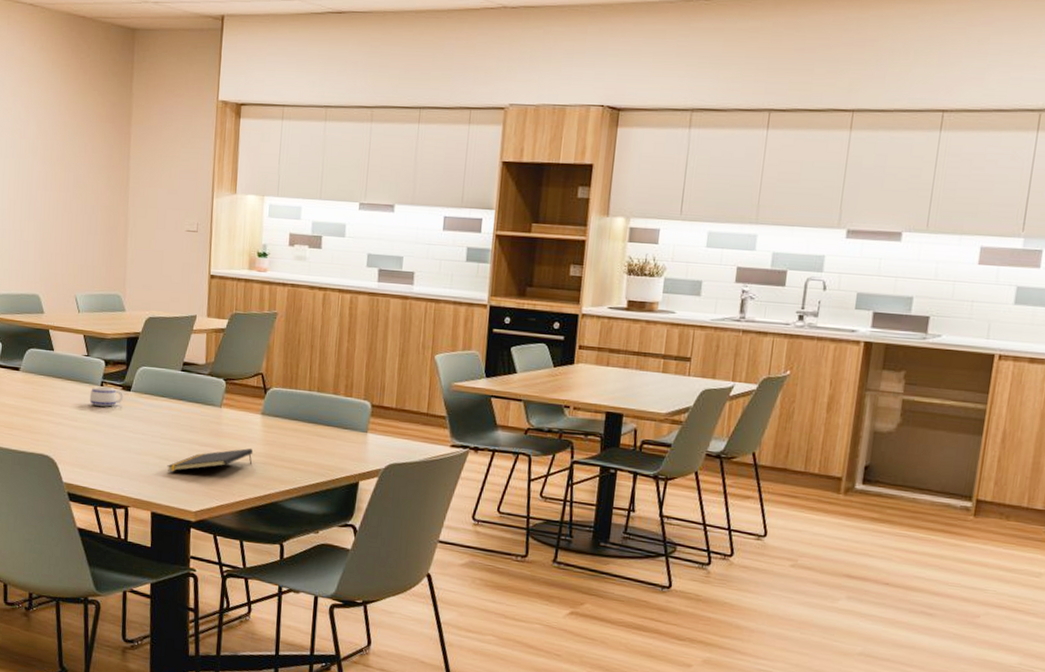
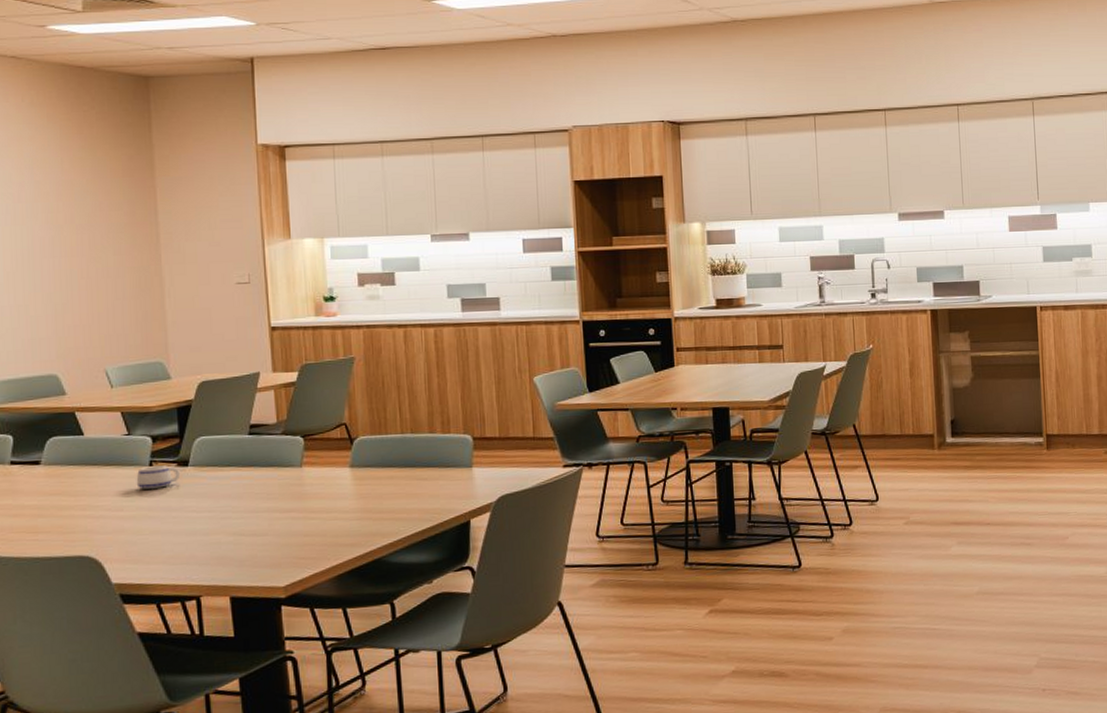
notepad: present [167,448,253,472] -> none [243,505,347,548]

* * *

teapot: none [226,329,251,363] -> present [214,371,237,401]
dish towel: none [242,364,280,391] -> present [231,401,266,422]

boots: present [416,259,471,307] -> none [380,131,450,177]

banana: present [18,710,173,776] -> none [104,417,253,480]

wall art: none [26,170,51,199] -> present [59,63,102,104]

==

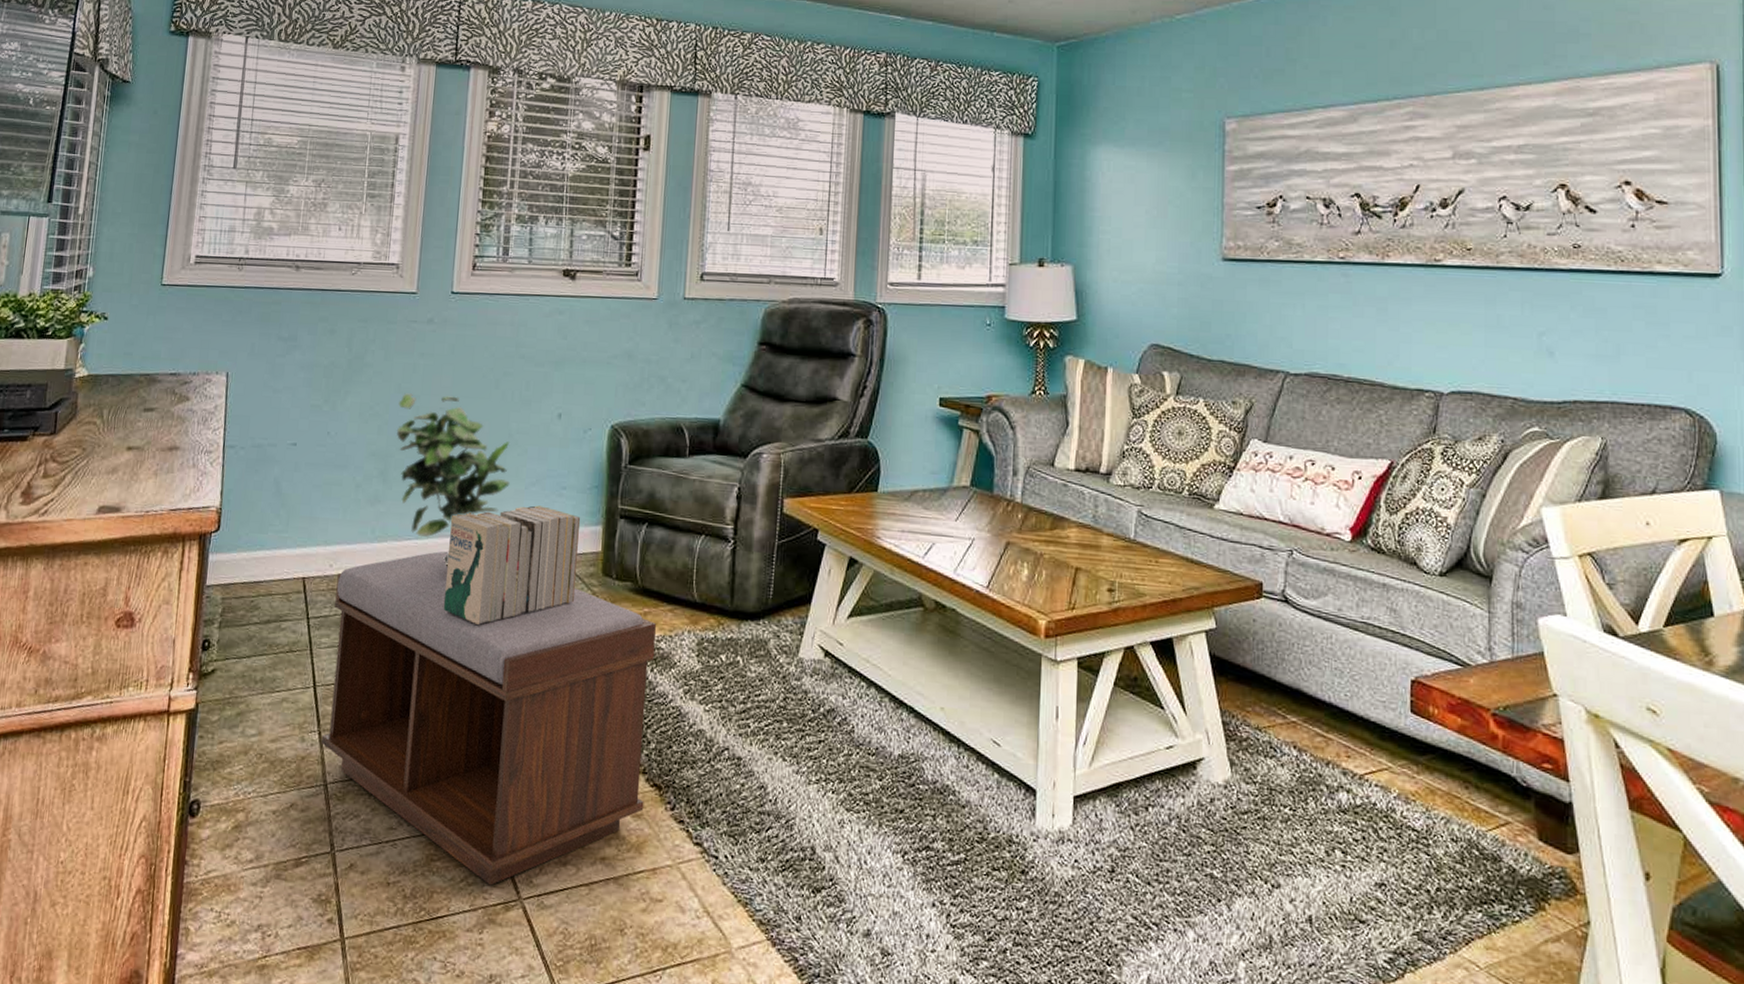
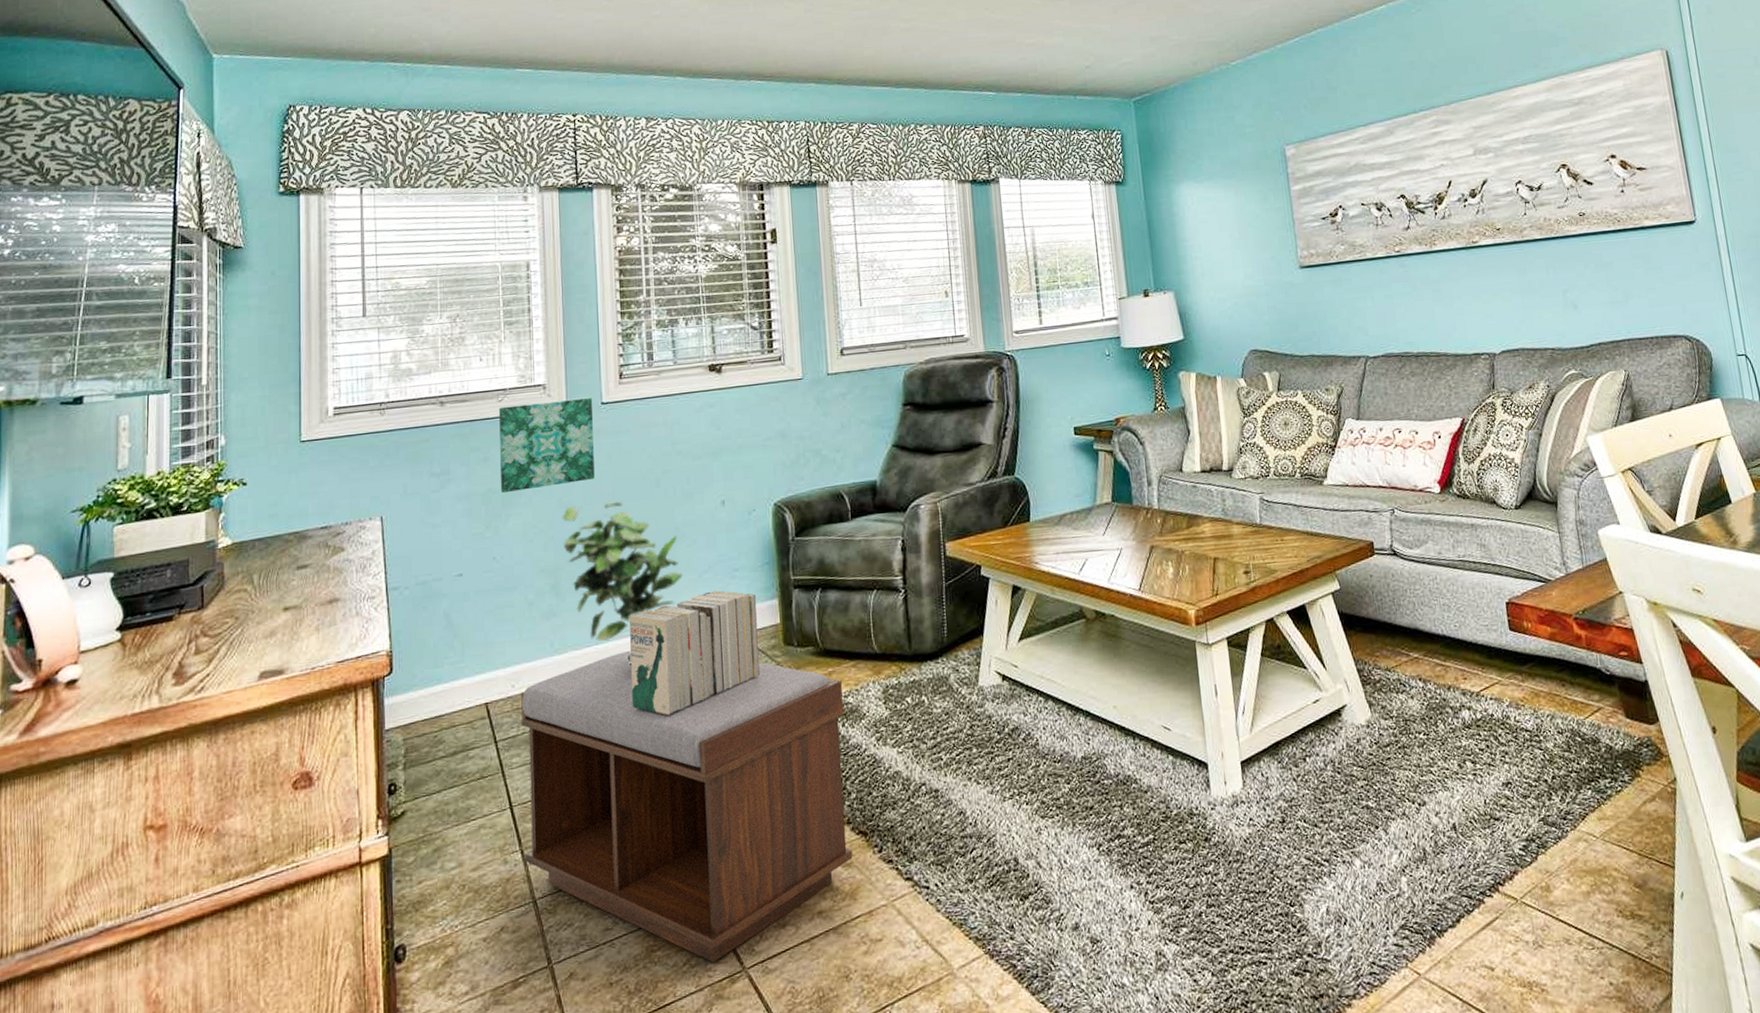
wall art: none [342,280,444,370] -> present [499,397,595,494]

• _Your task_
When the line with "teapot: none [226,329,251,363]" is reached in the data above, begin copying, and stop after the line with "wall art: none [26,170,51,199]"; copy each line exactly, both ends included.

• _Result of the exercise_
teapot: none [226,329,251,363] -> present [214,371,237,401]
dish towel: none [242,364,280,391] -> present [231,401,266,422]

boots: present [416,259,471,307] -> none [380,131,450,177]

banana: present [18,710,173,776] -> none [104,417,253,480]

wall art: none [26,170,51,199] -> present [59,63,102,104]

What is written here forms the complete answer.